AIM OF THE EXERCISE -
Pick up the piece on meditation and mindfulness where it stops, and keep writing it.

DOCUMENT TEXT -
Download the Headspace app. It’s free (to a point, but trust me, you’ll pay for it) and will help you tame those rushing thoughts. Even if they are good ones, and you’re really feeling the ideas flowing, meditation teaches you how to home-in on one thought concentrate. Not to mention the ability to manage anxiety, external and internal performance pressure, and depression/unhappiness. I’m an advocate. 100%. Plus, you’ll appreciate the fun UI and animations they have.

Visualization is another technique within meditation that has been observed extensively in the elite sports world—to an extent to which there are measurable results. Interesting reading here.

Mindfulness

This practice stems from meditation, and it’s relatively easy to learn. I’m absolutely certain it helps you be a better creative by potentially pulling cues from your environment. Watch how the clouds move, how light falls and is scattered by trees, or perhaps admire the gradients in the sky at dawn/dusk. Become aware of everyday sounds and these can become somewhat musical.

Records
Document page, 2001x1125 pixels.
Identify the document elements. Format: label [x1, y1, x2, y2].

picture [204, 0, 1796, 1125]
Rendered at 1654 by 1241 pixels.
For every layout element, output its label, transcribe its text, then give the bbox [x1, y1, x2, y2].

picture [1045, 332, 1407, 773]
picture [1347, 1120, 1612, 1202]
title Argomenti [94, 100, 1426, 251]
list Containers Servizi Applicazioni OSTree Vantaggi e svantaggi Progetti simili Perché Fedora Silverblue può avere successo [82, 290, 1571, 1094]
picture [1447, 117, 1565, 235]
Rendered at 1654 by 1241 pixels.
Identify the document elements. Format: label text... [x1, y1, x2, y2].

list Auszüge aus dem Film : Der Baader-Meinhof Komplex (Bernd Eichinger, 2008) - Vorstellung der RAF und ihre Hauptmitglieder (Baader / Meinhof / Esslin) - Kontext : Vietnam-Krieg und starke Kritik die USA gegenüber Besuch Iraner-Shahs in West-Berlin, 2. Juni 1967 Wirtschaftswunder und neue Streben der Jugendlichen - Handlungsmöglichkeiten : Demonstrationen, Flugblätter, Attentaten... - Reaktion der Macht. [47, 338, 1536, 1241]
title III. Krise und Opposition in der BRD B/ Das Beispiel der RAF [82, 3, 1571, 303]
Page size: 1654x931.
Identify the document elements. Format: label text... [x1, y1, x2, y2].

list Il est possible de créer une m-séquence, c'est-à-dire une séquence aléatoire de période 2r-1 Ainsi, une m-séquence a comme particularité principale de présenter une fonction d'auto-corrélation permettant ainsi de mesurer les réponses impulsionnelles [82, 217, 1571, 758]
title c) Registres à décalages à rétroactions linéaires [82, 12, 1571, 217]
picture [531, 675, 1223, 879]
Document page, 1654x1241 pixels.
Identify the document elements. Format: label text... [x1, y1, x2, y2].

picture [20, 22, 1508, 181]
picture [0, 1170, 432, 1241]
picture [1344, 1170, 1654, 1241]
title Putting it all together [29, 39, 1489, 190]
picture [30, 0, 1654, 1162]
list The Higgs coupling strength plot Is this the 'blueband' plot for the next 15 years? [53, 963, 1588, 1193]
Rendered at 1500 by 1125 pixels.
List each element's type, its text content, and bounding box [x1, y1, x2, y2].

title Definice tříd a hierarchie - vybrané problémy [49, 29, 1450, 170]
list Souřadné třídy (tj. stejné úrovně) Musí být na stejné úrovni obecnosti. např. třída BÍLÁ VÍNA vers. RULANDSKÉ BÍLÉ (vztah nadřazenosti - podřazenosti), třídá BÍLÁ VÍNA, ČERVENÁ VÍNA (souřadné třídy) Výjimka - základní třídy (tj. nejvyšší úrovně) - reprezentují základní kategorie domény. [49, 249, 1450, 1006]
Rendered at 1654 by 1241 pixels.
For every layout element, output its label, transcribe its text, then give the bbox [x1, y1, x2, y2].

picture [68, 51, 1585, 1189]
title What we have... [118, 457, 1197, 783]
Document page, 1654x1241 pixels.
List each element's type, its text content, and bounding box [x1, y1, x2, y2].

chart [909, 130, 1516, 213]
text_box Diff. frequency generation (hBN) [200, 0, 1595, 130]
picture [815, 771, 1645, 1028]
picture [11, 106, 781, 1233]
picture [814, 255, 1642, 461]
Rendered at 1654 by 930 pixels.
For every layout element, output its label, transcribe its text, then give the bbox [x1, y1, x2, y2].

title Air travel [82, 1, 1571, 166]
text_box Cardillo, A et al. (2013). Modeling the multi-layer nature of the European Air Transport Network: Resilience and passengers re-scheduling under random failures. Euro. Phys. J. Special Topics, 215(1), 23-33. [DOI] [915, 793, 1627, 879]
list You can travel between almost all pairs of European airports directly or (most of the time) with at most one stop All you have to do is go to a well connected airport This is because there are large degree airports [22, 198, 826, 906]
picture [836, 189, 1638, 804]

TASK ANSWER -
Bonobo uses a lot of found/raw audio samples in his music. If you ever get the downtime while you’re waiting for your mate to go to the dunny (Australian slang for toilet) when you’re sitting at the coffee shop or a bar, resist the urge to look at your phone and observe your surroundings instead.

Productive Habits and Routine

Our role as creatives can sometimes lead to being on the road (it’s one of the reasons we do it, right?) and falling out of routine. Routine can extend past “oh, I need to get up at 6am, stretch at 6:07am, coffee at 6:30am,” I set reminders to ping on my phone daily with things like “check posture” and “fill water bottle.” I picked this one up from a good mate of mine who’s a teacher. It works because, unfortunately and fortunately, we’re so reliant on our phones—we always seem to need to know what a notification might tell us.

We’re creatures of habit. Habits = less distraction and a much more focussed mind. Get these down-pat and you’ll be able to work anywhere. I haven’t used any habit tracking apps, but I find you can get the reminders on your iPhone to work pretty well for you.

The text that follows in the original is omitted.